Further improvement:

kgeographer commented 2 months ago

FWIW, there is a new (9 Aug) draft lpo: ontology. Also a corresponding (I think) context file for LPF

Not sure the context matters much as I don't think anyone attempts to do reasoning against LPF as an RDF syntax These were developed in the course of making a .ttl export of WHG place data as an experiment.

docuracy commented 2 months ago

I'm incorporating some of the compaction functionality of pyld for preprocessing uploads, based on the context; we could easily offer downloads that employ the expansion functionality for anyone who wants it.

kgeographer commented 1 month ago

I think json-ld expansion to rdf/xml is very low priority.

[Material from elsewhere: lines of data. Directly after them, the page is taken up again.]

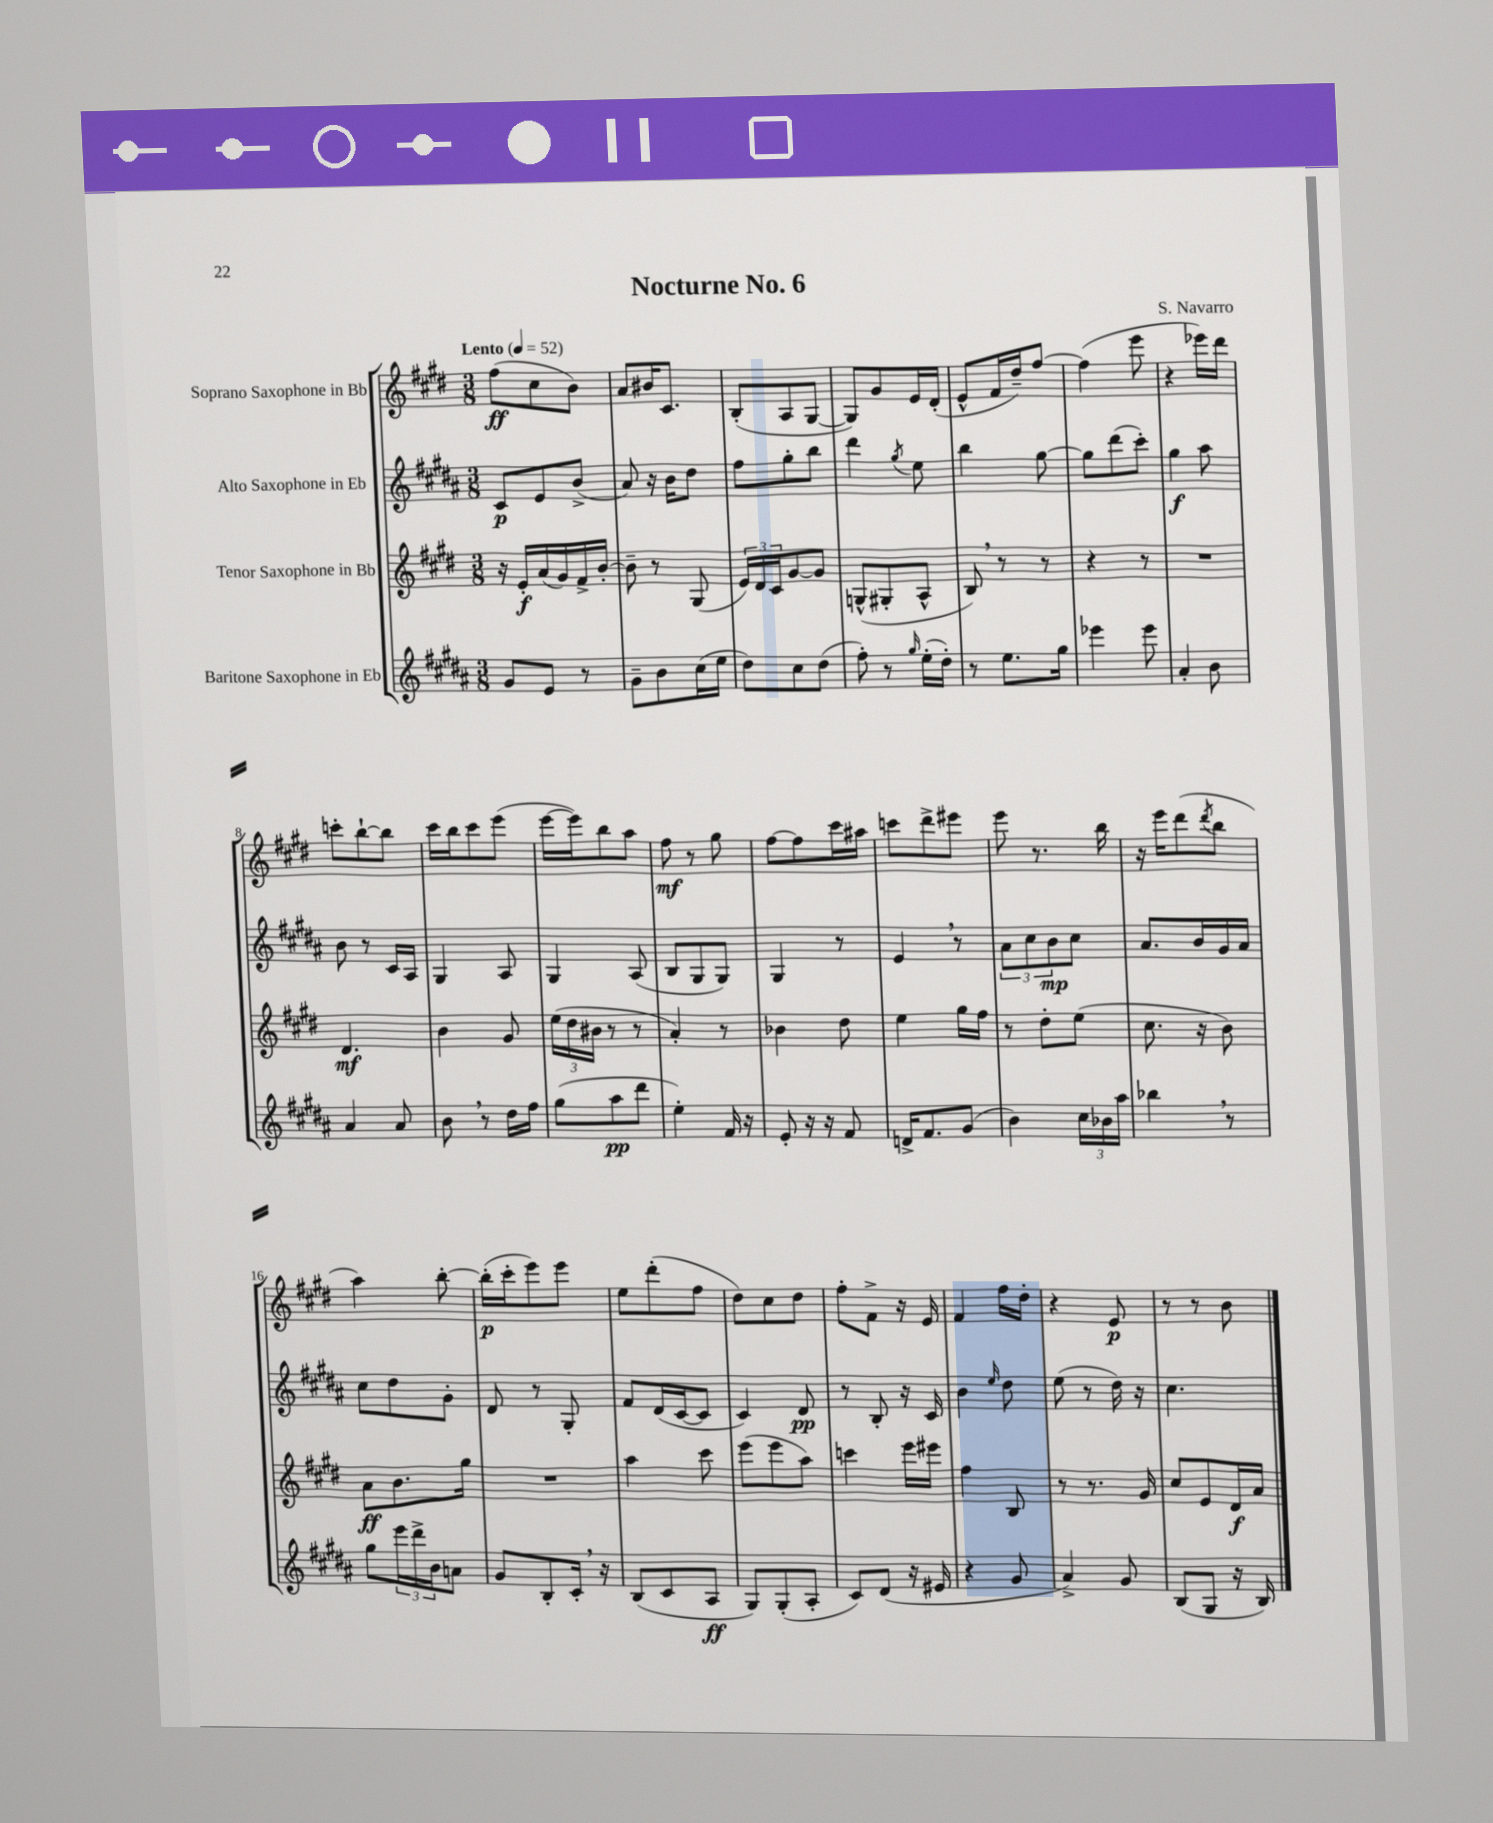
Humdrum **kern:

**kern	**dynam	**kern	**dynam	**kern	**dynam	**kern	**dynam
*part4	*part4	*part3	*part3	*part2	*part2	*part1	*part1
*staff4	*staff4	*staff3	*staff3	*staff2	*staff2	*staff1	*staff1
*I"Baritone Saxophone in Eb	*	*I"Tenor Saxophone in Bb	*	*I"Alto Saxophone in Eb	*	*I"Soprano Saxophone in Bb	*
*clefG2	*	*clefG2	*	*clefG2	*	*clefG2	*
*k[f#c#g#d#a#]	*	*k[f#c#g#d#]	*	*k[f#c#g#d#a#]	*	*k[f#c#g#d#]	*
*M3/8	*	*M3/8	*	*M3/8	*	*M3/8	*
*MM52	*	*MM52	*	*MM52	*	*MM52	*
=1	=1	=1	=1	=1	=1	=1	=1
!	!	!	!	!	!	!LO:TX:a:B:t=Lento	!
8g#/L	.	16r	.	8c#/L	p	(8ff#\L	ff
.	.	16e'/LL	f	.	.	.	.
8e/J	.	(16a/	.	8e/	.	8cc#\	.
.	.	16g#/)	.	.	.	.	.
8r	.	16f#^/	.	(8b^/J	.	8b\J)	.
.	.	[16b'/JJ	.	.	.	.	.
=2	=2	=2	=2	=2	=2	=2	=2
8g#~\L	.	8b~\]	.	8a#/)	.	8a/L	.
8b\	.	8r	.	16r	.	16b#X/K	.
.	.	.	.	16b\KL	.	8.c#/J	.
(16cc#\L	.	(8G#/	.	8dd#\J	.	.	.
16ee\JJ	.	.	.	.	.	.	.
=3	=3	=3	=3	=3	=3	=3	=3
8dd#\L)	.	24e/LL)	.	8ff#\L	.	(8B'/L	.
.	.	24d#/	.	.	.	.	.
.	.	24c#/J	.	.	.	.	.
8cc#\	.	[8g#/	.	8gg#'\	.	8A/	.
(8dd#\J	.	8g#/J]	.	8bb\J	.	[8G#/J	.
=4	=4	=4	=4	=4	=4	=4	=4
8ff#'\)	.	(8Gn^^/L	.	4ddd#\	.	8G#/L])	.
8r	.	8G#X'/	.	.	.	8g#/	.
16qqgg#/	.	.	.	8qgg#/	.	.	.
(16ee'\LL	.	8A^^/J	.	8ee\	.	16e/L	.
16dd#'\JJ)	.	.	.	.	.	(16d#'/JJ	.
=5	=5	=5	=5	=5	=5	=5	=5
8r	.	8B,/)	.	4bb\	.	8e^^/L	.
8.ee\L	.	8r	.	.	.	16f#/L	.
.	.	.	.	.	.	16dd#~/J)	.
.	.	8r	.	[8gg#\	.	[8ff#/J	.
16gg#\Jk	.	.	.	.	.	.	.
=6	=6	=6	=6	=6	=6	=6	=6
4eee-X\	.	4r	.	8gg#\L]	.	(4ff#\]	.
.	.	.	.	(8ddd#\	.	.	.
8eee-\	.	8r	.	8ccc#'\J)	.	8eee\	.
=7	=7	=7	=7	=7	=7	=7	=7
4a#'/	.	4.r	.	4gg#\	f	4r	.
8b\	.	.	.	8aa#\	.	16eee-X\LL)	.
.	.	.	.	.	.	16ddd#\JJ	.
!!LO:LB:g=z
=8	=8	=8	=8	=8	=8	=8	=8
4a#/	.	4.d#/	mf	8b\	.	8cccn'\L	.
.	.	.	.	8r	.	[8bb`\	.
8a#/	.	.	.	16c#/LL	.	8bb\J]	.
.	.	.	.	16A#/JJ	.	.	.
=9	=9	=9	=9	=9	=9	=9	=9
8b,\	.	4b\	.	4G#/	.	16ccc#\LL	.
.	.	.	.	.	.	16bb\J	.
8r	.	.	.	.	.	8ccc#\	.
16dd#\LL	.	8g#/	.	8A#/	.	(8eee\J	.
16ff#\JJ	.	.	.	.	.	.	.
=10	=10	=10	=10	=10	=10	=10	=10
(8gg#\L	.	(24ee\LL	.	4G#/	.	[16eee\LL	.
.	.	24dd#\	.	.	.	.	.
.	.	.	.	.	.	16eee\J])	.
.	.	24b#X\JJ	.	.	.	.	.
8aa#\	pp	8r	.	.	.	8bb\	.
8ddd#\J	.	8r	.	(8A#/	.	8aa\J	.
=11	=11	=11	=11	=11	=11	=11	=11
4ee'\)	.	4a'/)	.	8B/L	.	8ff#\	mf
.	.	.	.	8G#/	.	8r	.
16f#/	.	8r	.	8G#/J)	.	8gg#\	.
16r	.	.	.	.	.	.	.
=12	=12	=12	=12	=12	=12	=12	=12
8e'/	.	4b-X\	.	4G#/	.	[8ff#\L	.
16r	.	.	.	.	.	8ff#\]	.
16r	.	.	.	.	.	.	.
8f#/	.	8dd#\	.	8r	.	16ccc#\L	.
.	.	.	.	.	.	16aa#X\JJ	.
=13	=13	=13	=13	=13	=13	=13	=13
16dn^/KL	.	4ee\	.	4e,/	.	8cccn\L	.
8.f#/	.	.	.	.	.	.	.
.	.	.	.	.	.	8ddd#^\	.
(8g#/J	.	16gg#\LL	.	8r	.	8eee#X\J	.
.	.	16ff#\JJ	.	.	.	.	.
=14	=14	=14	=14	=14	=14	=14	=14
4b\)	.	8r	.	12a#\L	.	8eee\	.
.	.	.	.	12cc#\	.	.	.
.	.	8dd#'\L	.	.	.	8.r	.
.	.	.	.	12b\	mp	.	.
24cc#\LL	.	(8ee\J	.	8cc#\J	.	.	.
24b-X\	.	.	.	.	.	.	.
.	.	.	.	.	.	16bb\	.
24aa#\JJ	.	.	.	.	.	.	.
=15	=15	=15	=15	=15	=15	=15	=15
4bb-X,\	.	8.cc#\	.	8.a#/L	.	16r	.
.	.	.	.	.	.	16eee\KL	.
.	.	.	.	.	.	(8ddd#\	.
.	.	16r	.	16b/L	.	.	.
.	.	.	.	.	.	8qddd#/	.
8r	.	8b\)	.	16g#/	.	8bb\J	.
.	.	.	.	16a#/JJ	.	.	.
!!LO:LB:g=z
=16	=16	=16	=16	=16	=16	=16	=16
8gg#\L	.	8a\L	ff	8cc#\L	.	4aa\)	.
24eee\L	.	8.b\	.	8dd#\	.	.	.
24ddd#^\	.	.	.	.	.	.	.
24b\J	.	.	.	.	.	.	.
8an\J	.	.	.	8g#'\J	.	[8bb'\	.
.	.	16gg#\Jk	.	.	.	.	.
=17	=17	=17	=17	=17	=17	=17	=17
8g#/L	.	4.r	.	8d#/	.	(16bb'\LL]	p
.	.	.	.	.	.	16ccc#'\J	.
8B'/	.	.	.	8r	.	8eee\)	.
16c#',/Jk	.	.	.	8G#'/	.	8eee\J	.
16r	.	.	.	.	.	.	.
=18	=18	=18	=18	=18	=18	=18	=18
(8B/L	.	4aa\	.	8f#/L	.	8ee\L	.
8c#/	.	.	.	(16d#/L	.	(8ddd#'\	.
.	.	.	.	[16c#/J	.	.	.
8A#/J	ff	8ccc#\	.	8c#/J]	.	8ff#\J	.
=19	=19	=19	=19	=19	=19	=19	=19
8G#/L)	.	(8eee\L	.	4c#/)	.	8dd#\L)	.
(8G#'/	.	8eee\	.	.	.	8cc#\	.
8A#'/J	.	8aa\J)	.	8d#/	pp	8dd#\J	.
=20	=20	=20	=20	=20	=20	=20	=20
8c#/L)	.	4cccn\	.	8r	.	8ff#'\L	.
(8d#/J	.	.	.	8B'/	.	8f#^\J	.
16r	.	16eee\LL	.	16r	.	16r	.
16e#X/	.	16eee#X\JJ	.	16c#/	.	16e/	.
=21	=21	=21	=21	=21	=21	=21	=21
4r	.	4ff#\	.	4b\	.	4f#/	.
.	.	.	.	16qqee/	.	.	.
8g#/	.	8B/	.	8dd#\	.	16ff#\LL	.
.	.	.	.	.	.	16dd#'\JJ	.
=22	=22	=22	=22	=22	=22	=22	=22
4a#^/)	.	8r	.	(8ee\	.	4r	.
.	.	8.r	.	8r	.	.	.
8g#/	.	.	.	16dd#\)	.	8e/	p
.	.	16g#/	.	16r	.	.	.
=23	=23	=23	=23	=23	=23	=23	=23
(8B/L	.	8cc#/L	.	4.cc#\	.	8r	.
8G#/J	.	8e/	.	.	.	8r	.
16r	.	16d#/L	f	.	.	8b\	.
16B/)	.	16a/JJ	.	.	.	.	.
==	==	==	==	==	==	==	==
*-	*-	*-	*-	*-	*-	*-	*-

Some context: The new draft ontology and context are part of an experimental .ttl serialization, the script for which will be a PR before long. There would be a one-shot off-hours export of all public Place records in some detail, imported to a GraphDB database on another server, where some experimental UI work would happen. The script could be modified in the future to output updates of newly public records for addition to the graph. But that is pending a finding that it is useful in some way. This graph experiment may expand to adding records from other sources.

The impact on WHG for the time being (and quite some time) will be the addition of a single management command that will be accessed only manually - for initial testing on limited number of records, and then one large export.

The exported .ttl is not fully LP format-compatible

docuracy commented 1 month ago

Thanks - json-ld expansion is not even low priority.

It strikes me that because the staging server is running with an exact copy (made a few days ago using this script) of the main database, this kind of thing might best be done there?